Ischemic injury by hepatic artery ligation (HAL) during obstructive cholestasis induced by bile duct ligation (BDL) results in bile duct damage, which can be prevented by administration of VEGF-A. The potential regulation of VEGF and VEGF receptor expression and secretion by bile acids in BDL with HAL is unknown.

Aims

We evaluated whether taurocholic acid (TC) can prevent HAL-induced cholangiocyte damage via the alteration of VEGFR-2 and/or VEGF-A expression.

Methods

Utilizing BDL, BDL + TC, BDL + HAL, BDL + HAL + TC, and BDL + HAL + wortmannin + TC treated rats, we evaluated cholangiocyte apoptosis, proliferation, and secretion as well VEGF-A and VEGFR-2 expression by immunohistochemistry. In vitro, we evaluated the effects of TC on cholangiocyte secretion of VEGF-A and the dependence of TC-induced proliferation on the activity of VEGFR-2.

Results

In BDL rats with HAL, chronic feeding of TC prevented HAL-induced loss of bile ducts and HAL-induced decreased cholangiocyte secretion.
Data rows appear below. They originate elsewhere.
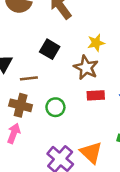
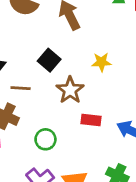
brown star: (86, 68) -> (70, 90), moved
green circle: (55, 107) -> (45, 139), moved

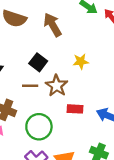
brown line: (21, 88) -> (30, 86), moved
green circle: (45, 139) -> (39, 127), size x1.5

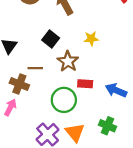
brown line: (30, 86) -> (35, 68), moved
green circle: (39, 127) -> (64, 100), moved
TC also prevented HAL-inhibited VEGF-A and VEGFR-2 expression in liver sections and HAL-induced circulating VEGF-A levels, which were blocked by wortmannin administration. In vitro, TC stimulated increased VEGF-A secretion by cholangiocytes, which was blocked by wortmannin and stimulated cholangiocyte proliferation that was blocked by VEGFR-2 kinase inhibitor.

Conclusion

TC prevented HAL-induced biliary damage by upregulation of VEGF-A expression.